Any changes in major industries have a massive effect on consumers or the general public, meaning that nanotechnology being implemented in the food industry directly impacts people. Nanotechnology has greatly improved various aspects, such as shelf life extension, bacteria detection, and bioavailability. The preservation and packaging of food products are crucial to protecting food from bacteria. ‘Smart’ packaging made from nanotechnology can increase shelf life, meaning that it can be transferred to different locations further. 

Bacterial detection is an important factor in the food industry and is implemented into 'smart’ packaging. Due to the serious problem of foodborne illness in today’s world, nanotechnology has been working towards improving it. Nanosensors are a new application of nanotechnology in food safety, and they can be used to detect pathogens and other types of bacteria. These alerts can allow bacterial invasions to be easily analyzed and handled. 

Bioavailability is another significant component of the food industry. Bioavailability is the proportion of a drug or substance’s effect when it enters the body’s circulation. This is essential for evaluating drugs and determining appropriate dosages, which is vital for developing new drugs.
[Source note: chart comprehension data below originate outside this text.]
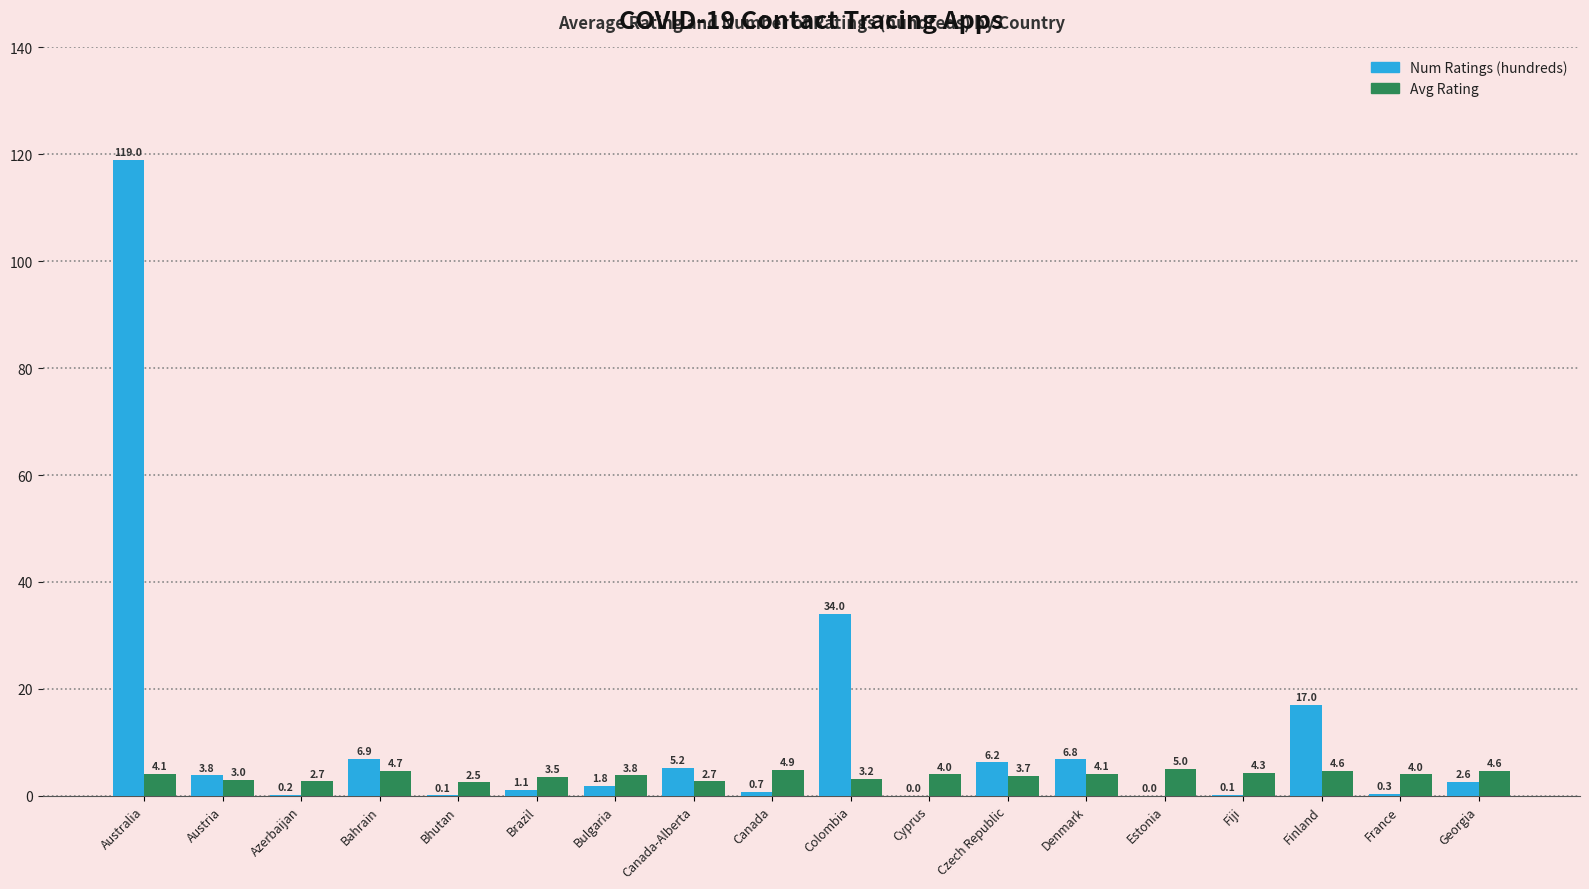

Read the Num Ratings (hundreds) value at Bhutan.

0.1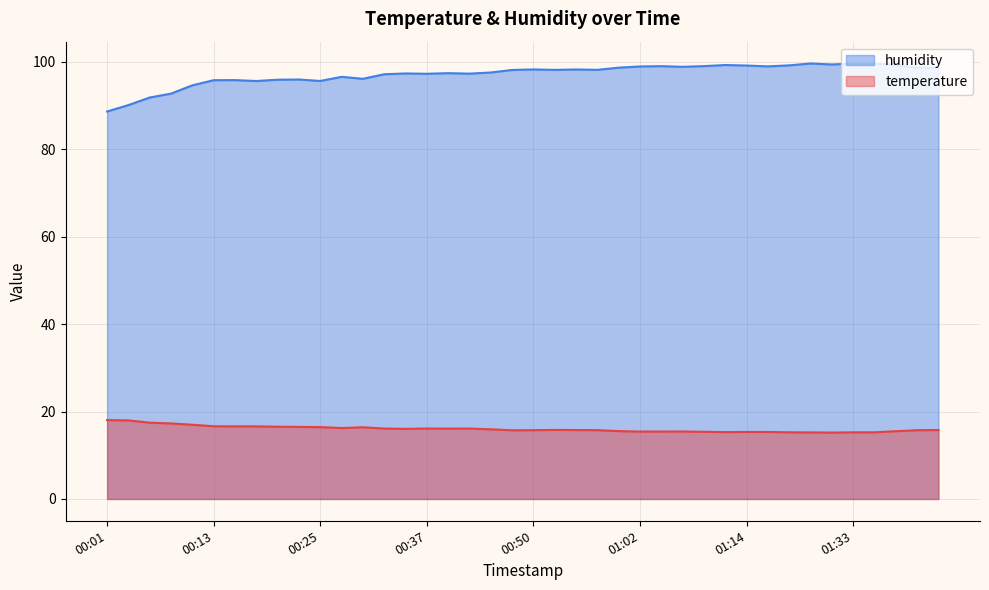

List the series in order of their peak value, highest first.

humidity, temperature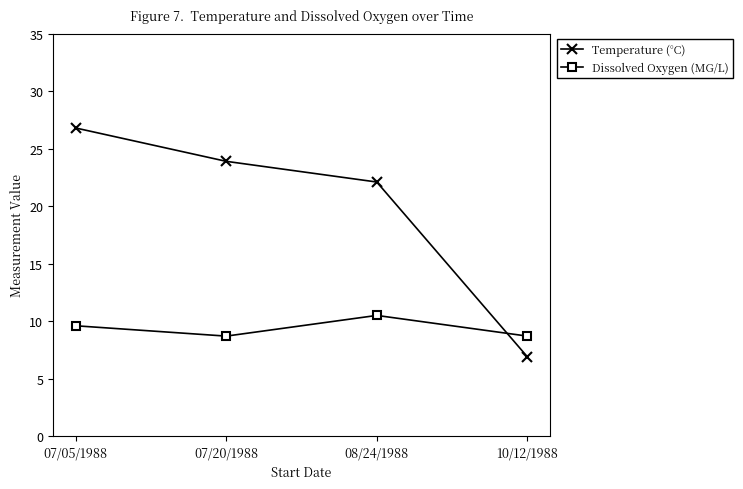

What is the sum of the Temperature (°C) values at 10/12/1988 and 08/24/1988?

29.0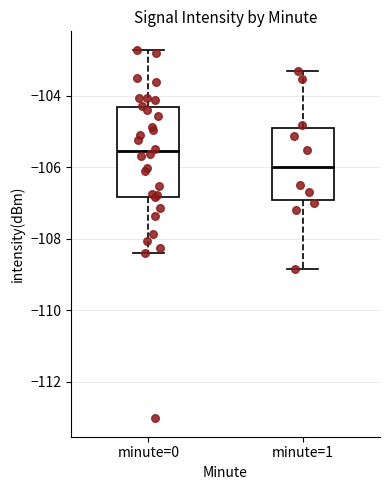

Where is the lower edge of the box for minute=1 on the y-axis? The values are not printed on the chart, so give them approximately, as read against the axis.

-107.0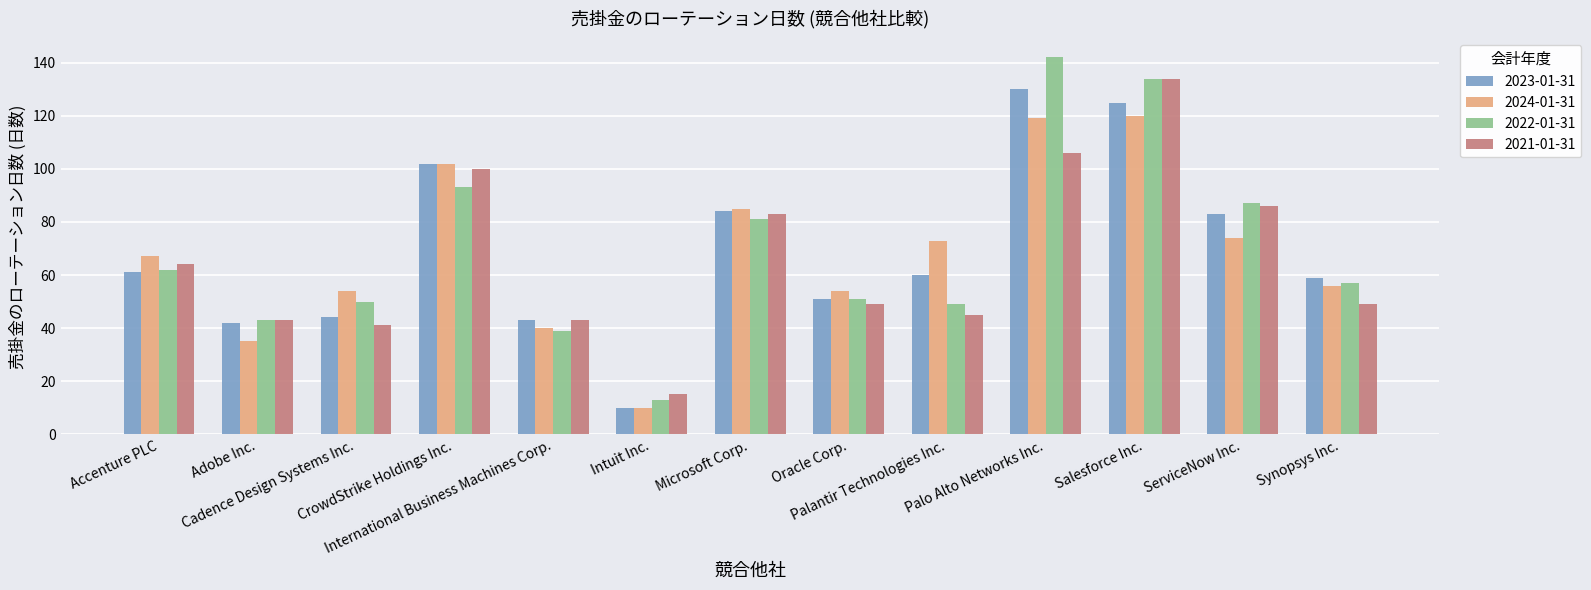

True or false: 2023-01-31 has a value of 59 at Synopsys Inc..

True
Nanoparticles increase bioavailability by reducing particle size, altering surfaces, and associating or entrapping phytomedicine with various micro or nanopolymers. The drug absorption of micronutrients or supplements like folic acid and vitamin B12 has improved because of the factors nanoparticles provide.
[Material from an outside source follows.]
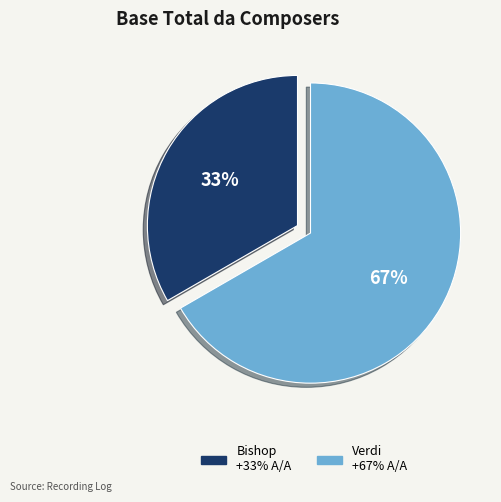

How many slices are in this pie chart?

2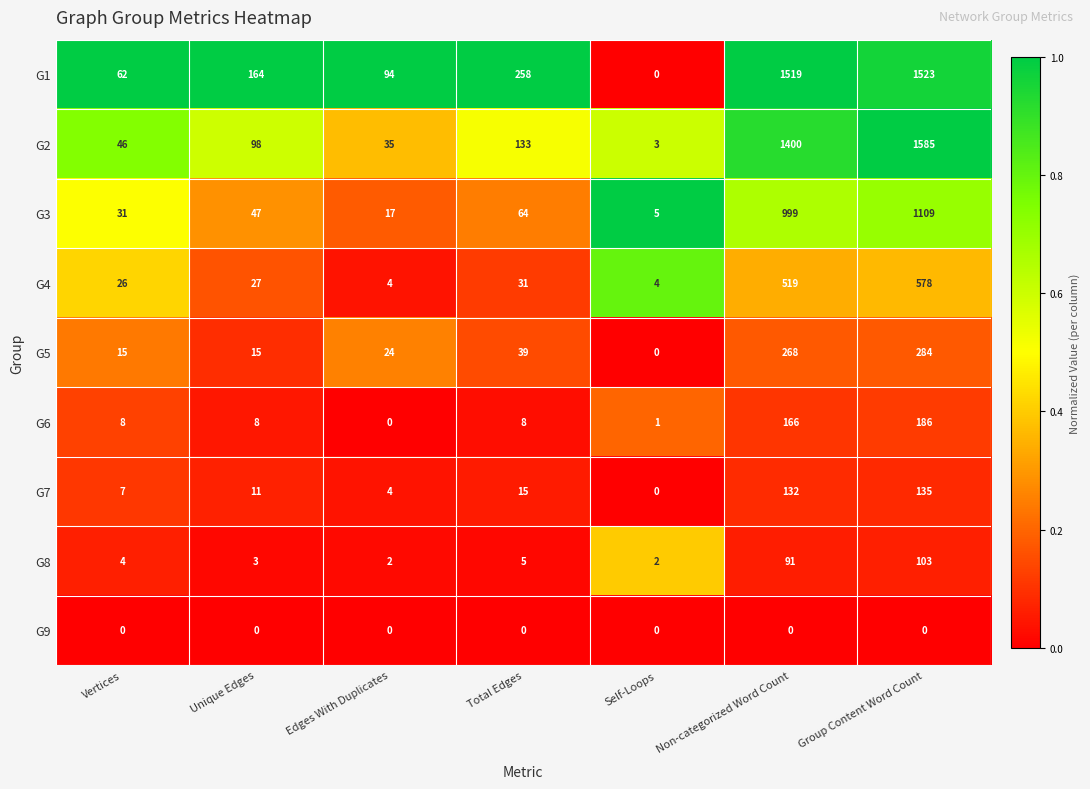

What is the difference between the highest and lowest values at Total Edges?

258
Despite the positives of nanomaterials, it is important to note that there are several downsides because most projects are still in progress. Nanotechnology is still a developing subject. Some nanomaterials can possess traits that can be hazardous to the human body upon consumption. There is also a potential risk in food packaging, due to their ability to penetrate cellular and membrane barriers because of scale. Nanotechnology being a new concept in the food industry also means it’s difficult to infer if it’s completely a positive or a negative. Furthermore, standardized tests and procedures to study the effects of nanoparticles are needed.

However, nanotechnology plays an important role when it comes to innovations and solutions in the food industry, and it’s continuing to advance. Finding new ways to push the boundaries of nanotechnology can inspire breakthroughs that can further improve existing materials and designs. Although these developments are microscopic, the impact can be huge.